*** Opening EXTRACTED DATA ***
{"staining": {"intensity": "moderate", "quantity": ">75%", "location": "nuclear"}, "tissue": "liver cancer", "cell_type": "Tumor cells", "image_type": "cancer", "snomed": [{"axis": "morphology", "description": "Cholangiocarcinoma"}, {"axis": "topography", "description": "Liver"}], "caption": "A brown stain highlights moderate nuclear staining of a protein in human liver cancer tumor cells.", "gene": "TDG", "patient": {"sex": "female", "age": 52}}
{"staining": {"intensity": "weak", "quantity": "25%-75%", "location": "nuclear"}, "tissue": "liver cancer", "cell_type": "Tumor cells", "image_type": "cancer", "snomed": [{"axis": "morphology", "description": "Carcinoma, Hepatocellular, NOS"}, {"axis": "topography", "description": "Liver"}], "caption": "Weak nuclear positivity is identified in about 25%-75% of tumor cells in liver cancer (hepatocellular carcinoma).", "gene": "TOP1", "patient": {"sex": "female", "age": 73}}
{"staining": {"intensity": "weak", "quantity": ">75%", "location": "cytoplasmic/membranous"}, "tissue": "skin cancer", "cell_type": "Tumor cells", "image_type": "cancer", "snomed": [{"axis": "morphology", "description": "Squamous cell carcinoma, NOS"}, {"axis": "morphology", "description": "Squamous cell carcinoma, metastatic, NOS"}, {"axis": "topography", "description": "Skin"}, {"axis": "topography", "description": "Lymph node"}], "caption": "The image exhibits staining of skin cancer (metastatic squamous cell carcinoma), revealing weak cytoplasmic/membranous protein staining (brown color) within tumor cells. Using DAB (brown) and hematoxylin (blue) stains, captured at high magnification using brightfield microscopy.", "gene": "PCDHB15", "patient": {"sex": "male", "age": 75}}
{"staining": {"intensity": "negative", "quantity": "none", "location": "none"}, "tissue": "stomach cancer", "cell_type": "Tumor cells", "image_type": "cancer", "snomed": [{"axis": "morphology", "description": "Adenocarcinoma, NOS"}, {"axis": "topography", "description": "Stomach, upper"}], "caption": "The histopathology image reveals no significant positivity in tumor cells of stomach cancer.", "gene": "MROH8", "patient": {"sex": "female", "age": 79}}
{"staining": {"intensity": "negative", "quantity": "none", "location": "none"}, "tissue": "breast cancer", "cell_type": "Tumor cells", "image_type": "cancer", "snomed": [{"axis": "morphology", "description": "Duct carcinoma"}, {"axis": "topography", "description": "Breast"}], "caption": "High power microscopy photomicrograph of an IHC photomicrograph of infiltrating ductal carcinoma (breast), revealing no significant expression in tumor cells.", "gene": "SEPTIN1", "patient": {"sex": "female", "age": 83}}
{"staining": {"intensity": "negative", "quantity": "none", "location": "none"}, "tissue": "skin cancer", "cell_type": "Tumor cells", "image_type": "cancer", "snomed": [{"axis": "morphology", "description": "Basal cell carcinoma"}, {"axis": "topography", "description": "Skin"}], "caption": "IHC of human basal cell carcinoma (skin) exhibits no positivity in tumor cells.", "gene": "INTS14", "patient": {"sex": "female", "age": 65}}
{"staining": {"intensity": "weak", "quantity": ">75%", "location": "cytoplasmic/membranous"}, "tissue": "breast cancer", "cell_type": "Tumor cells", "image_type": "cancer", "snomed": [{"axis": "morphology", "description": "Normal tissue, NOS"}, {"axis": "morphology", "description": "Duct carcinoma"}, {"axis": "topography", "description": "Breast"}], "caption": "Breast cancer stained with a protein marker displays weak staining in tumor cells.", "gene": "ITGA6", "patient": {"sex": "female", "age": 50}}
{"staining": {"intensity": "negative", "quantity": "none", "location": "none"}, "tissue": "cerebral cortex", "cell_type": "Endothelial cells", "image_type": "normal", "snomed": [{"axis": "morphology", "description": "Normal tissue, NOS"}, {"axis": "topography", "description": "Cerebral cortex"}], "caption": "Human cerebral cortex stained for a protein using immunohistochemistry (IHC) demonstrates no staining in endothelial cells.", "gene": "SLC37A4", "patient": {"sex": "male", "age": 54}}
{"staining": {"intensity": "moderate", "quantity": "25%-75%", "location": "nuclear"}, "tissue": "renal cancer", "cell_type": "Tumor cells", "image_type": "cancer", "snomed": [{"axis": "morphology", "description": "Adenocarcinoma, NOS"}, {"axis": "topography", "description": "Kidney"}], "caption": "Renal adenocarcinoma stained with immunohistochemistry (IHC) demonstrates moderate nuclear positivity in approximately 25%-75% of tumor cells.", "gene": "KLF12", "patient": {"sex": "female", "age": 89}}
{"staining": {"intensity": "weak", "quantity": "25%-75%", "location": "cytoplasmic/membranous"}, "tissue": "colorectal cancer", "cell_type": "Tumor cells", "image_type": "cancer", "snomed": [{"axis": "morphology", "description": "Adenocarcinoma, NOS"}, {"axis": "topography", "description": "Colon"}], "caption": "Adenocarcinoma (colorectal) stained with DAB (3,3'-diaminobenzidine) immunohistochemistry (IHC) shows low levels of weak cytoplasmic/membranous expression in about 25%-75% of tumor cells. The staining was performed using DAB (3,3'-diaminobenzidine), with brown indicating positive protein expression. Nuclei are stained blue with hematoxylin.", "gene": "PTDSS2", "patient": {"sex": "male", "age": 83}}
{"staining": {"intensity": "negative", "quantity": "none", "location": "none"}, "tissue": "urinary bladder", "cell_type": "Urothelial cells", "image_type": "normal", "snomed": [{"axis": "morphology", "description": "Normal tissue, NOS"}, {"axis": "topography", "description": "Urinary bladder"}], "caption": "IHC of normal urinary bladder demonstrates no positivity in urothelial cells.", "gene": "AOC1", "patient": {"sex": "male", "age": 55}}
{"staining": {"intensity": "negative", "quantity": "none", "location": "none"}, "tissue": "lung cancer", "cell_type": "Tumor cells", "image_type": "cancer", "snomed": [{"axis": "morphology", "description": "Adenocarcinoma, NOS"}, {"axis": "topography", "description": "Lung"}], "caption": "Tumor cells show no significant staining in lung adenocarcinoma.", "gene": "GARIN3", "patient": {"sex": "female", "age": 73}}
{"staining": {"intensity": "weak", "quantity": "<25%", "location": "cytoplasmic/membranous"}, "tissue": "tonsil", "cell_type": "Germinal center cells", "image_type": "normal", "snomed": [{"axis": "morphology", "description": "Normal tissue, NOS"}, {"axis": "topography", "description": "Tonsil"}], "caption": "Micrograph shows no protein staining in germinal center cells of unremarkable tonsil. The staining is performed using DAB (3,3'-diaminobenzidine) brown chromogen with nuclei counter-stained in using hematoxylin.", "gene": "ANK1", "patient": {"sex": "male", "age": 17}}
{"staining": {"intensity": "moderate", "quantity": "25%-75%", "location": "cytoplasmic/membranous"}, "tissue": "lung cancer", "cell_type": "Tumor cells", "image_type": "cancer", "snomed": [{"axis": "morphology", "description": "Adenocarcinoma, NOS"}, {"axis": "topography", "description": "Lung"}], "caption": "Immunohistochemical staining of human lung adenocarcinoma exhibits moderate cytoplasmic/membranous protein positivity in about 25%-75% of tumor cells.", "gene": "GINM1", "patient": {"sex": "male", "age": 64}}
*** Closing EXTRACTED DATA ***
» **ASSIGNED TASK**: Copy every line of the material in which the word "nuclear" occurs.

» **EXERCISE RESULT**:
{"staining": {"intensity": "moderate", "quantity": ">75%", "location": "nuclear"}, "tissue": "liver cancer", "cell_type": "Tumor cells", "image_type": "cancer", "snomed": [{"axis": "morphology", "description": "Cholangiocarcinoma"}, {"axis": "topography", "description": "Liver"}], "caption": "A brown stain highlights moderate nuclear staining of a protein in human liver cancer tumor cells.", "gene": "TDG", "patient": {"sex": "female", "age": 52}}
{"staining": {"intensity": "weak", "quantity": "25%-75%", "location": "nuclear"}, "tissue": "liver cancer", "cell_type": "Tumor cells", "image_type": "cancer", "snomed": [{"axis": "morphology", "description": "Carcinoma, Hepatocellular, NOS"}, {"axis": "topography", "description": "Liver"}], "caption": "Weak nuclear positivity is identified in about 25%-75% of tumor cells in liver cancer (hepatocellular carcinoma).", "gene": "TOP1", "patient": {"sex": "female", "age": 73}}
{"staining": {"intensity": "moderate", "quantity": "25%-75%", "location": "nuclear"}, "tissue": "renal cancer", "cell_type": "Tumor cells", "image_type": "cancer", "snomed": [{"axis": "morphology", "description": "Adenocarcinoma, NOS"}, {"axis": "topography", "description": "Kidney"}], "caption": "Renal adenocarcinoma stained with immunohistochemistry (IHC) demonstrates moderate nuclear positivity in approximately 25%-75% of tumor cells.", "gene": "KLF12", "patient": {"sex": "female", "age": 89}}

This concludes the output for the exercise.